This essay appears in today’s edition of the Fortune Brainstorm Health Daily. Get it delivered straight to your inbox.
A major new trial testing an experimental HIV vaccine regimen begins today in South Africa. The regimen—which consists of two vaccines, developed respectively by Sanofi Pasteur and GSK—is the first to be tried in wide-scale human testing since 2009, and is only the seventh full vaccine trial against the virus that now infects some 37 million people across the globe.
The 2009 vaccine, which was tested in Thailand, was moderately effective—reducing the risk of HIV infection in heterosexual men and women by around 31% during the three and a half years after vaccination. And if the current study shows more significant efficacy, it “would be a tectonic, historic event for HIV,” the director of the U.S. Military HIV Research Program, which oversaw the Thai vaccine study, told the Washington Post.
In such a moment of optimism, it seems a bit curmudgeonly to offer a question like, “What took so long?” But some of you may be wondering just that. HIV was discovered, after all, in 1983. Why are we still testing vaccines 33 years later?
There are lots of good answers to that question, and NAM has a terrific, thoughtful explanation here. (Another particularly telling report on why the virus is so dynamic and elusive can be found here.)
But studying the delay isn’t an exercise in cynicism. It gives us a case study in the challenges of vaccine manufacture and testing—and this goes well beyond HIV to a host of pathogens old and new that threaten humankind. “It takes a long time to discover a vaccine,” says Andrew Witty, the CEO of GSK, which is arguably more skilled at the art than any other drugmaker. “But my God, it takes a long while to build a factory to make a vaccine.”
While there’s, sadly, an enormous ready market for an HIV vaccine, and therefore an incentive for drugmakers to pursue decades worth of investment here, there are scores of infectious diseases for which there is no good pharma “business model” to develop a treatment or vaccine.
Earlier this month, Witty, Seth Berkley—chief executive officer of Gavi, the Vaccine Alliance—and I talked about this very real problem at Fortune’s Brainstorm Health meeting. Gavi is an extraordinary public-private partnership, founded at the World Economic Forum in 2000, that provides vaccines to the 73 poorest countries in the world.

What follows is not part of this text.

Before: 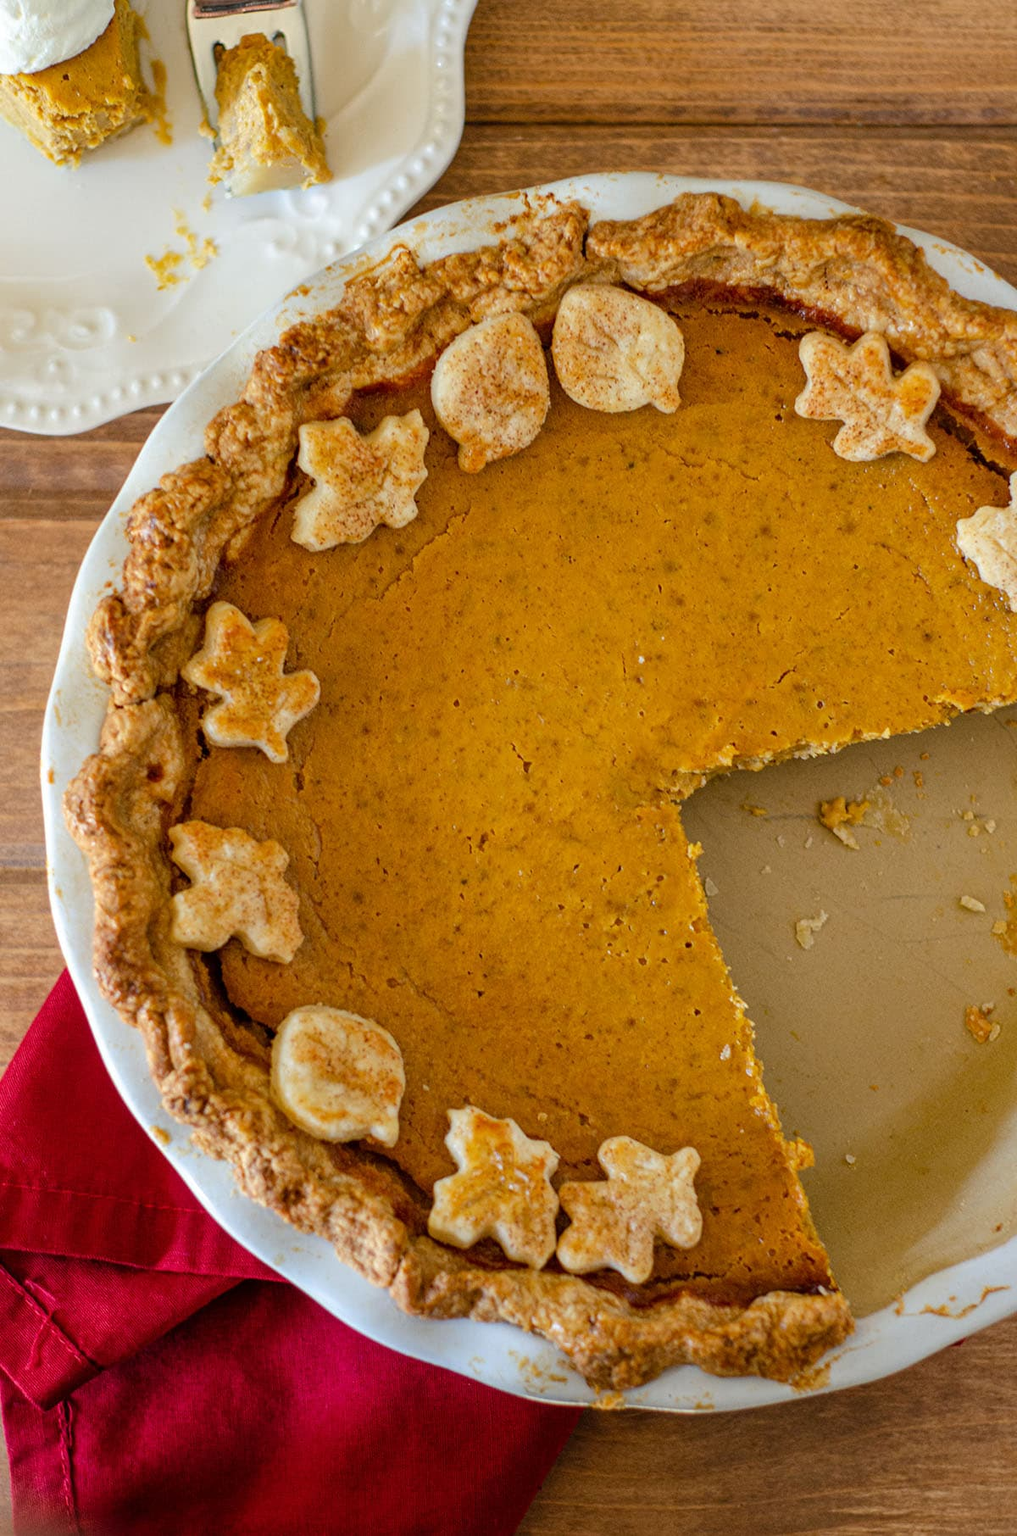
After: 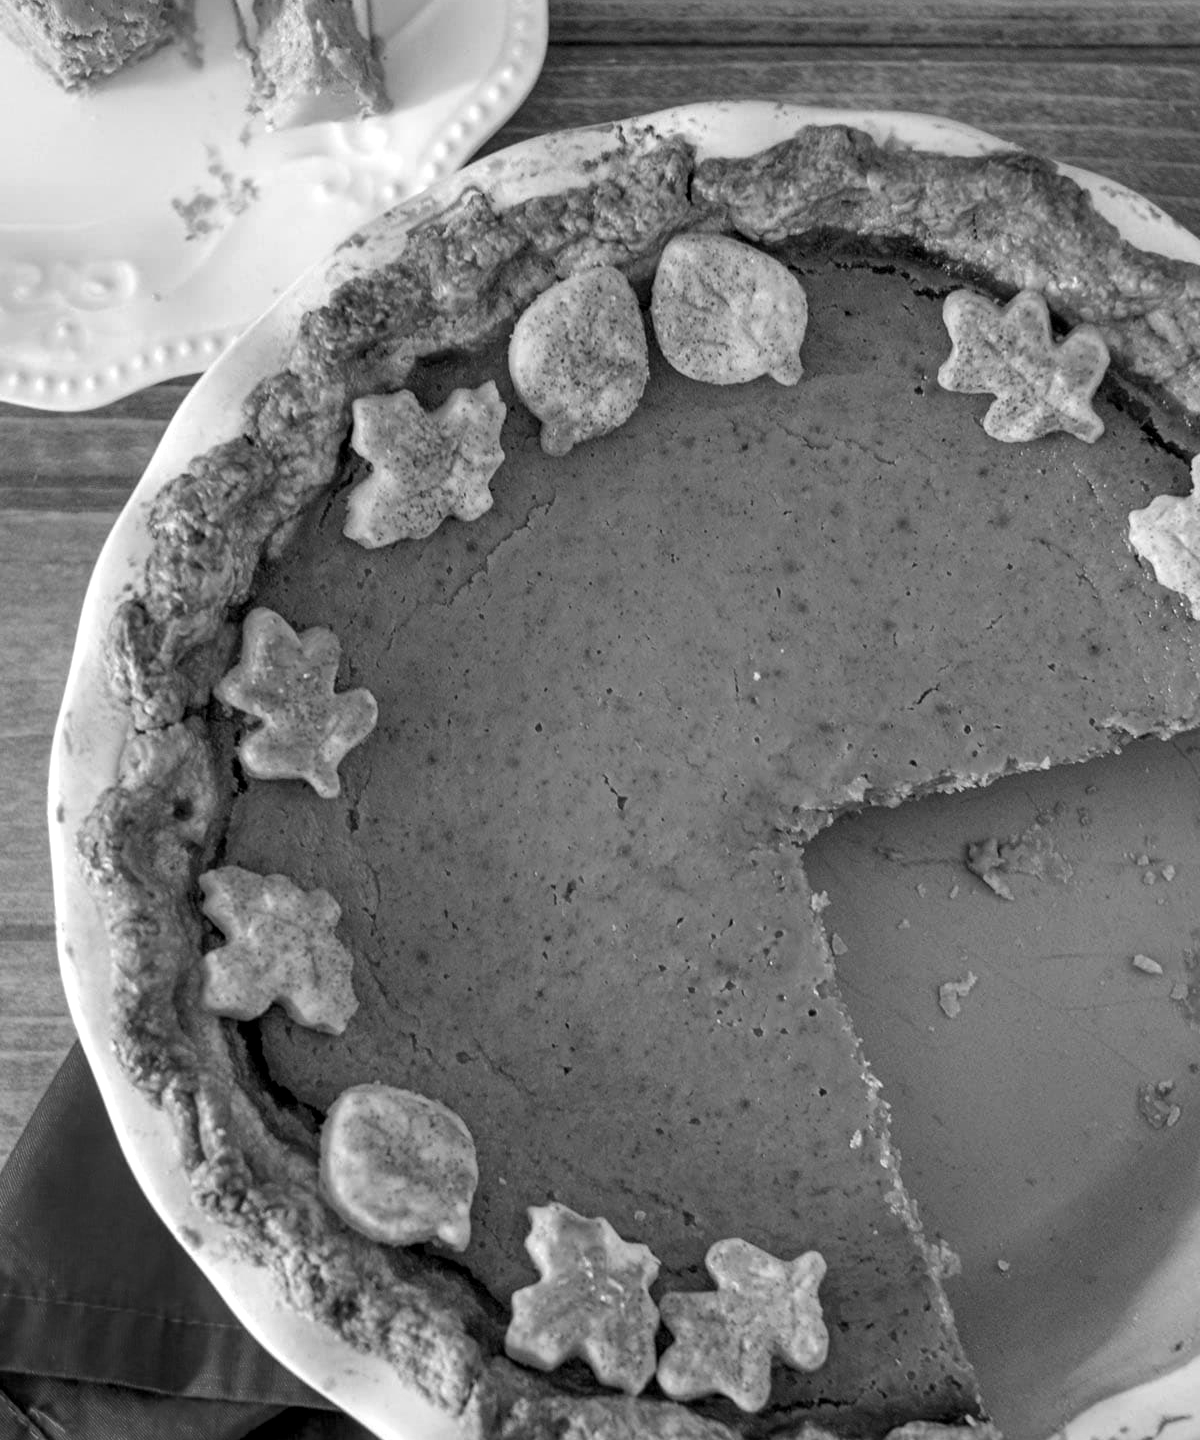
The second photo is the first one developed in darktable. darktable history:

One solution that both Berkley and Witty embraced is the notion of “market shaping” through the mechanism of an “advanced market commitment,” which was used to develop a pneumococcal vaccine tailored for viral strains in sub-Saharan Africa—a region where children die of pneumonia in staggering numbers. Gavi, which purchases and distributes tens of millions of doses of various vaccines a year, agreed to pay a low, but certain price for a pneumococcal vaccine that GSK and others would make—essentially guaranteeing a market.
The effect of this modest incentive was felt far beyond sub-Saharan Africa, says Berkley, who has led Gavi since 2011 and who is an especially creative problem-solver when it comes to getting essential medicines to children in the most impoverished and war-torn nations. Within a year of its development, the pneumococcal vaccine had entered its first developing nation, Berkley says. Five years later it’s in 54 countries.
Vaccine development is not a charity, he says. So we have to ask ourselves, “What are the incentives in place to get the best technologies, the best companies—not just large companies, but biotech companies, academic institutions—to be prepared to step in and bring science and technology to solve these problems?”
“I’m a great believer in science,” Berkley says. “It can solve this problem.” But to do so, we have to bring the same creative disruption that we bring to science and technology to new financial models for drug and vaccine development. That’s what Gavi is trying to do, he says—“bring lots of innovation, in different areas, to get the private sector to move things forward.”